Der Zentralrat der Juden in Deutschland hält fest, das Judenmissionswerk bewerbe gezielt Kontingentflüchtlinge aus Osteuropa und mache sich deren geringes Wissen über das Judentum zunutze.

 

Sicht des jüdisch-christlichen Dialogs

 

Die evangelische Kirche und die römisch-katholische Kirche in Deutschland vertreten zwar die Theologie von nur einem Heilsweg. Die von den Messianischen Juden betriebene Judenmission stößt in den Amtskirchen dennoch auf Kritik.

 

Der religiöse Status der so genannten Messianischen Juden – so die Studie Christen und Juden III der Evangelischen Kirche Deutschland – sei aus christlicher Sicht ungeklärt. Das Judentum erklärt sie durchweg für Christen. Abgesehen von evangelikalen Kirchen, Gemeinden und Werken werden sie von den Volkskirchen oft kritisch wahrgenommen.

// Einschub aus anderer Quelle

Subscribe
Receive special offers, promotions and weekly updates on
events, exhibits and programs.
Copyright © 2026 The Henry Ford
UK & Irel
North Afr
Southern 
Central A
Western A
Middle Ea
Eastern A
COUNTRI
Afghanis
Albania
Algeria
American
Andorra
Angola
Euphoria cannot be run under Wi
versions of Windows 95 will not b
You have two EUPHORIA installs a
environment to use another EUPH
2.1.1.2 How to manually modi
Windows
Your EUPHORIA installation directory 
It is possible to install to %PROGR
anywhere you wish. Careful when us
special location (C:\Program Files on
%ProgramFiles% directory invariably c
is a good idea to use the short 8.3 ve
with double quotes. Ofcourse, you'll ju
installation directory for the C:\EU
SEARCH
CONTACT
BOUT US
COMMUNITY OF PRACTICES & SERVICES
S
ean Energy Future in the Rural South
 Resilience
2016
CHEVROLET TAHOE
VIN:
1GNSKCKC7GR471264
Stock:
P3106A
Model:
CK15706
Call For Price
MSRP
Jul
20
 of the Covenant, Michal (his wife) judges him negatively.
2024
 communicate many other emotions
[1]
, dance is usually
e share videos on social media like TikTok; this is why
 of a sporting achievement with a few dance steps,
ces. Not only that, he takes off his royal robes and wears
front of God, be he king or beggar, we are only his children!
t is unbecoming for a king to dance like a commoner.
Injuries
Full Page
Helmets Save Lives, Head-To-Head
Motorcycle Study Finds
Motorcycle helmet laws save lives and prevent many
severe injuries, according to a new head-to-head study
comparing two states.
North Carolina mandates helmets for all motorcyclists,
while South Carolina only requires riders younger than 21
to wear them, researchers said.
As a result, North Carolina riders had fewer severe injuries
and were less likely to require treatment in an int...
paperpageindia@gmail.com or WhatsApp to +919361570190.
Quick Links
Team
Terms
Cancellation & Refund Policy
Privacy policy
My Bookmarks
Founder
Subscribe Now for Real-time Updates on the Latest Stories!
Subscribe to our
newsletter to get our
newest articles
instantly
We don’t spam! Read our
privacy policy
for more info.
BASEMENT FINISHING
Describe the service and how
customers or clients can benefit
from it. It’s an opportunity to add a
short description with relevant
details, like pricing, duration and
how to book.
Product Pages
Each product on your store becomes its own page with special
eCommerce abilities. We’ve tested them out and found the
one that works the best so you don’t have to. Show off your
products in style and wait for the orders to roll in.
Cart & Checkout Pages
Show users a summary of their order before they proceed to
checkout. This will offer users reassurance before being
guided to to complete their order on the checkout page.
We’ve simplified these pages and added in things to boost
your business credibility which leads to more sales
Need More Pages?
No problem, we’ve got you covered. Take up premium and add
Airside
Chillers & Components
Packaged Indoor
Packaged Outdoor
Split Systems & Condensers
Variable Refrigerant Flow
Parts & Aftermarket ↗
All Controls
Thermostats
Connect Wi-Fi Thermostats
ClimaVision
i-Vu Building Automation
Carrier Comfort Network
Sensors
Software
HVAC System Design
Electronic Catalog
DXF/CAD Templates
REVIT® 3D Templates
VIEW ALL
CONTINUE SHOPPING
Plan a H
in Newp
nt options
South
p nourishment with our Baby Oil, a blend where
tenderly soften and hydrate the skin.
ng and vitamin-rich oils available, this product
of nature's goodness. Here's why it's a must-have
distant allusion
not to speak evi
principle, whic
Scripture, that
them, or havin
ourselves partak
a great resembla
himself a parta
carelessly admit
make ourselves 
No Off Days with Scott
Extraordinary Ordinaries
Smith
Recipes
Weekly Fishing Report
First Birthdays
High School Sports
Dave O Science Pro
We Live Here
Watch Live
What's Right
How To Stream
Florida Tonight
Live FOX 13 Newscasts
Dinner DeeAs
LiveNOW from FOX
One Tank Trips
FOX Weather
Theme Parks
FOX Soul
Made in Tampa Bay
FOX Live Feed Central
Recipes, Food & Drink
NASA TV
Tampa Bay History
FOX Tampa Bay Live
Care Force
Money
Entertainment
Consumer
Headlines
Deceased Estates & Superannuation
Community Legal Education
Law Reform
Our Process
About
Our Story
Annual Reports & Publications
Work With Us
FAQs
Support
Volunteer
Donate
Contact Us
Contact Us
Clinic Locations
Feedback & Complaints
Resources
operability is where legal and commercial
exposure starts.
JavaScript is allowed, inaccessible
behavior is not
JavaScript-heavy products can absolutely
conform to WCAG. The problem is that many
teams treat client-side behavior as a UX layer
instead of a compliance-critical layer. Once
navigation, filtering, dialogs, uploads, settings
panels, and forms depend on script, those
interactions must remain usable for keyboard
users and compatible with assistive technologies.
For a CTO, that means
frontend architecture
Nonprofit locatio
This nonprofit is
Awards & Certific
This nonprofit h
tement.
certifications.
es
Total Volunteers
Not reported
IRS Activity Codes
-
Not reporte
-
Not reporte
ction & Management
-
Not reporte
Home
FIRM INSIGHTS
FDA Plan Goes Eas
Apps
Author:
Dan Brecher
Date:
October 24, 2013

Nachdem der Deutsche Evangelische Kirchentag Gruppen der Messianischen Juden in den vergangenen Jahren keine Mitwirkungsmöglichkeiten bot, hat ihnen aber der Ökumenische Kirchentag in München 2010 erstmals eine eigene Veranstaltungsreihe zugestanden, die in der Münchner Paul-Gerhardt-Gemeinde stattfand. Die religiös Verantwortlichen des Judentums lehnen sie und ihre Judenmission ab, bezeichnen sie als „nichtjüdisch“ oder als „abtrünnige Juden“. Am christlich-jüdischen Dialog sind sie folglich nur wenig beteiligt.